Mom Makes Unlikely Half-Court Basket 0:31

It's the shot seen around the Web.

A Minnesota mom who nailed a basketball shot at half-court has earned thousands of dollars in school tuition, social media fame, and — most importantly, she says — the chance to raise awareness about families in need of food assistance.

Angela Ramey, of Bloomington, threw the shot on Dec. 4 after a fundraiser at her 9-year-old daughter Grace's private school. The ball bounced just short of the basket, then shocked Ramey and the crowd when it sailed in after the bounce.

"I looked at the ball. I looked at the ground. I dribbled once. I closed my eyes and I said a quick prayer," Ramey told NBC News affiliate KARE in Minnesota.

Ramey's lucky bucket scored her a half-year of free tuition for Grace, worth roughly $4,000. But as someone who grew up in a house where food was scarce, the event was about so much more than that.

Earlier this month, Grace had won a competition at school by raising $1,200 for Kids Against Hunger, an organization that provides meals to local families. Using the money from the fundraiser, the entire school packed meals to dole out to Minnesota's neediest on Dec. 4.
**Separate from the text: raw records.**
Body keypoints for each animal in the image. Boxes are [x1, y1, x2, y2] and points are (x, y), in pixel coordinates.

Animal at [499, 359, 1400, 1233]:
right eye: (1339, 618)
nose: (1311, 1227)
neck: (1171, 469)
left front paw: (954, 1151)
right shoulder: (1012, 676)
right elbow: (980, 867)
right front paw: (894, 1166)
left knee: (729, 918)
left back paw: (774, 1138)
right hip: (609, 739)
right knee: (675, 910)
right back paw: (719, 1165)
Grace and Ramey were there as the school packed up about 41,000 meals. Afterward, Grace had the opportunity to cash in on her prize for raising the most money for the fundraiser: three throws at a half-court basketball shot to earn half of next year’s tuition.
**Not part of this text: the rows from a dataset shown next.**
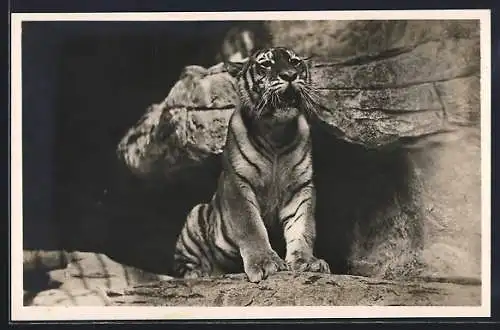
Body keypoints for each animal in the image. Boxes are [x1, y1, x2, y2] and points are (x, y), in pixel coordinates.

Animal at [172, 47, 328, 284]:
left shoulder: (301, 187)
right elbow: (251, 227)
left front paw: (307, 261)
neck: (276, 133)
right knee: (184, 265)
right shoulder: (238, 184)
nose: (290, 75)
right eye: (266, 64)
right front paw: (265, 263)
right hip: (194, 216)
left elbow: (303, 227)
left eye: (294, 62)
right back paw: (199, 273)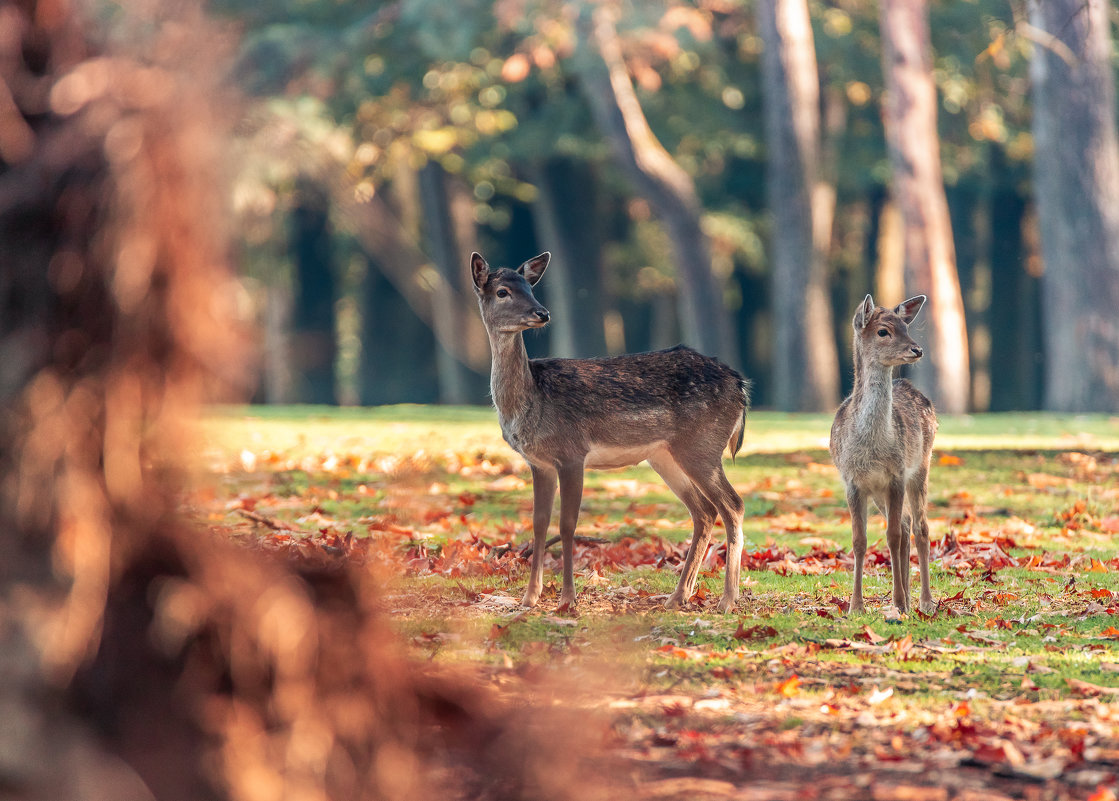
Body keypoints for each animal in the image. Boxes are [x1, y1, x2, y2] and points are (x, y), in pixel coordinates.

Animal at [472, 251, 751, 613]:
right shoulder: (539, 462)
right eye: (503, 291)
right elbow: (538, 523)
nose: (542, 313)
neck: (529, 400)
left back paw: (727, 600)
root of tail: (741, 386)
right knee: (704, 511)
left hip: (702, 446)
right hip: (665, 456)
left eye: (529, 288)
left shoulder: (571, 452)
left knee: (733, 505)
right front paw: (529, 597)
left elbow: (567, 525)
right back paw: (677, 596)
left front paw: (567, 599)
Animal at [828, 297, 939, 617]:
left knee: (920, 527)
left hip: (922, 466)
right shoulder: (853, 482)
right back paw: (906, 599)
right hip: (878, 491)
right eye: (883, 331)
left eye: (906, 326)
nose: (917, 350)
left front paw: (900, 603)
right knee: (905, 522)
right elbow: (859, 540)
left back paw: (923, 602)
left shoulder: (897, 475)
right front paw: (856, 606)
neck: (871, 449)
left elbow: (892, 536)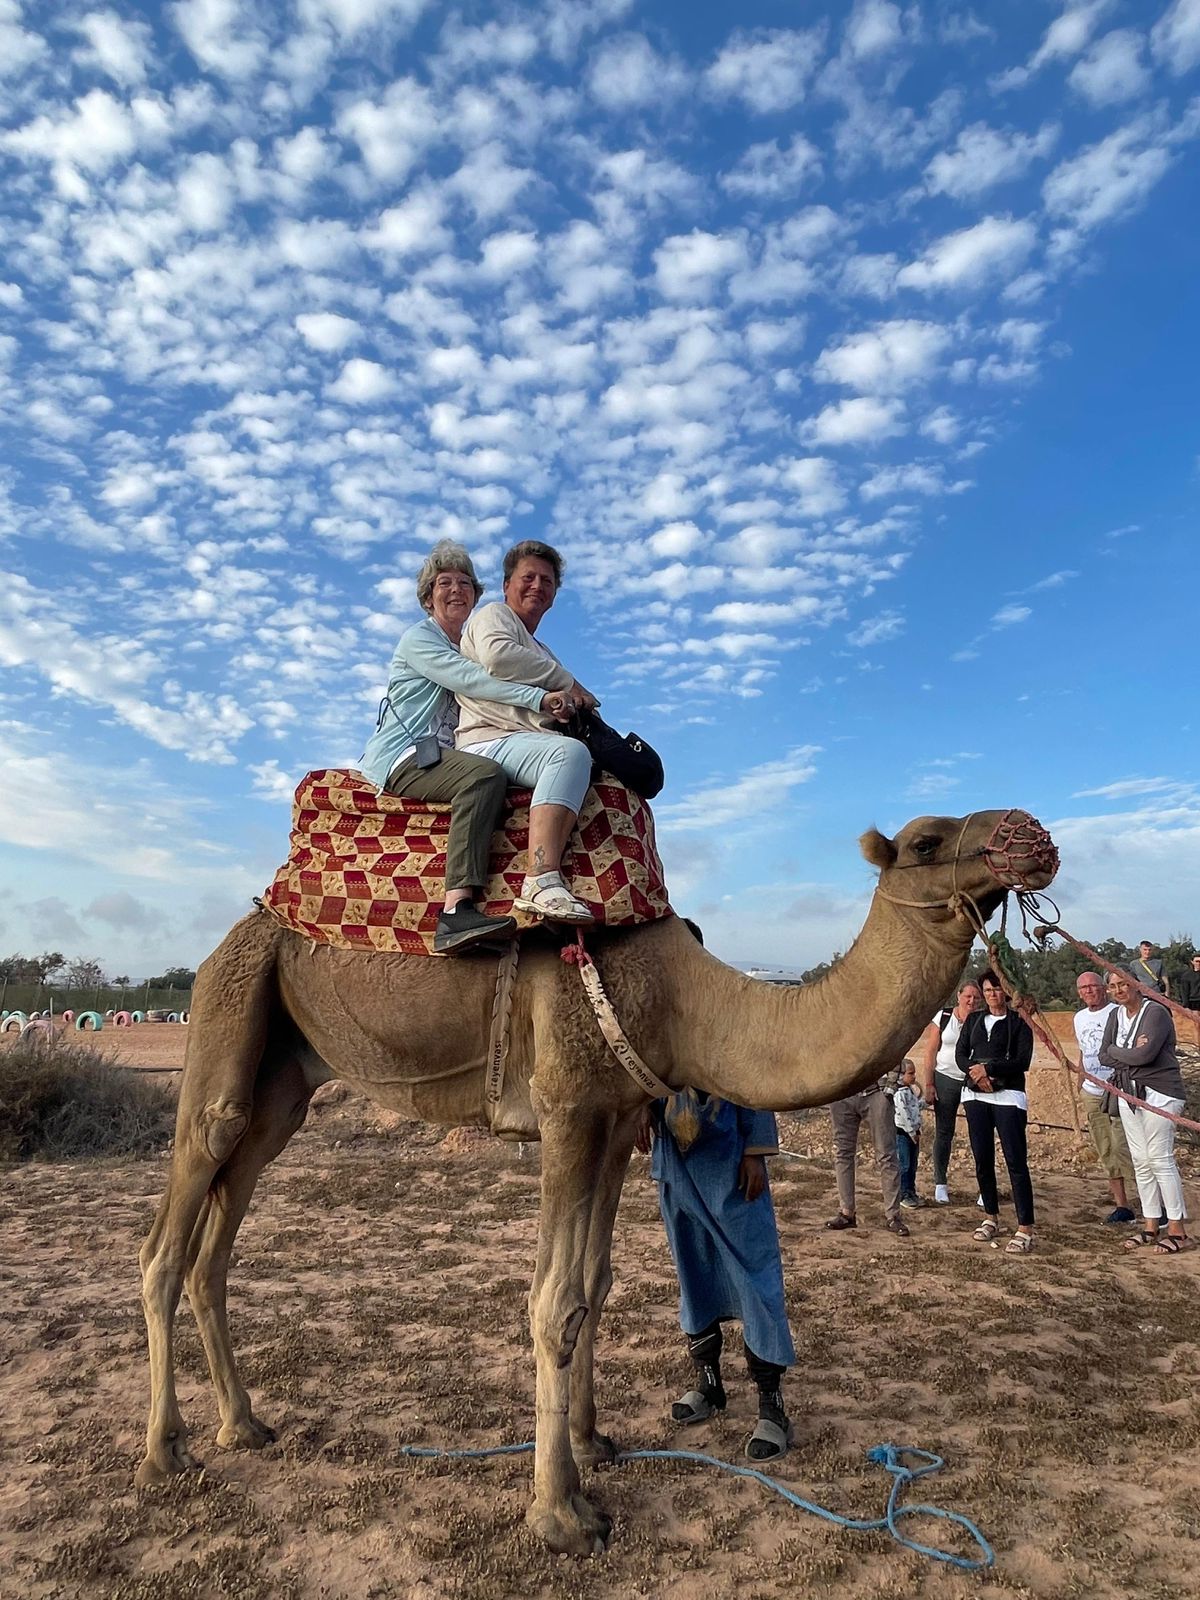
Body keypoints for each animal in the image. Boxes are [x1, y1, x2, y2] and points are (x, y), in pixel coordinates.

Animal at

Grace took the court, her mother by her side. At first, she was shy about making the shot, so she handed the basketball to her mother. Ramey made an attempt — and missed.

Grace took the second shot. No hoop.

When Ramey sank the third shot on the bounce, causing the crowd to erupt in cheers, both mother and daughter were in disbelief.
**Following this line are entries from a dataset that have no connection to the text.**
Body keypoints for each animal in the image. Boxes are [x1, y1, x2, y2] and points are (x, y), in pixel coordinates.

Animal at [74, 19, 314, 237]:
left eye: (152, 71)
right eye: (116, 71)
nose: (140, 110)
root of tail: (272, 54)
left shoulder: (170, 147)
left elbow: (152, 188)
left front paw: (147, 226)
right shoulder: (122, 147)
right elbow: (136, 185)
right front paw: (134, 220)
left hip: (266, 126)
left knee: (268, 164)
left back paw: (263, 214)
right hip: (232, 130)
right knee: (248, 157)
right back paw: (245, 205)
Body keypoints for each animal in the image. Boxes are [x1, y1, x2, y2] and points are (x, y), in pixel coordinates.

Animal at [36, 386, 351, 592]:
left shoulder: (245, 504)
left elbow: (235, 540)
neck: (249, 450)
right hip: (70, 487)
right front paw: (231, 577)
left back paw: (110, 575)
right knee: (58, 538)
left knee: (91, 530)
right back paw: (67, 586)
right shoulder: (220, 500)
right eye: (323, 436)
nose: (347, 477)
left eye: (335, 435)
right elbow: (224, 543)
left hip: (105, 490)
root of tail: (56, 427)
“I thought that I had hit the man from Kids Against Hunger,” Ramey told NBC News.

As the crowd quieted down, Ramey thanked the children for their hard work fundraising, and told them why it touched her personally.

“I wanted to tell them that service projects matter,” Ramey said. “I did not grow up in a well-off family. I understand food insecurity.”

The enthusiasm and determination that the students had for raising money to give families in need a meal was “overwhelming,” she added.

“[The project] brought me back to my childhood and what my mother went through to provide for me and my brother,” Ramey said. “Being able to [pack meals] that day was such a gift.”

Bruce Maeda, the head of school at Bethany Academy, said the Rameys have been “very humbled by this.”

He said the project "put meals right back into our community,” and said that the initial goal was to raise enough money to pack 30,000 meals.

Exceeding the goal sends a great message, he said.

“We are a small school in the suburbs. But if we can give hope and encouragement to others, that’s awesome,” Maeda said.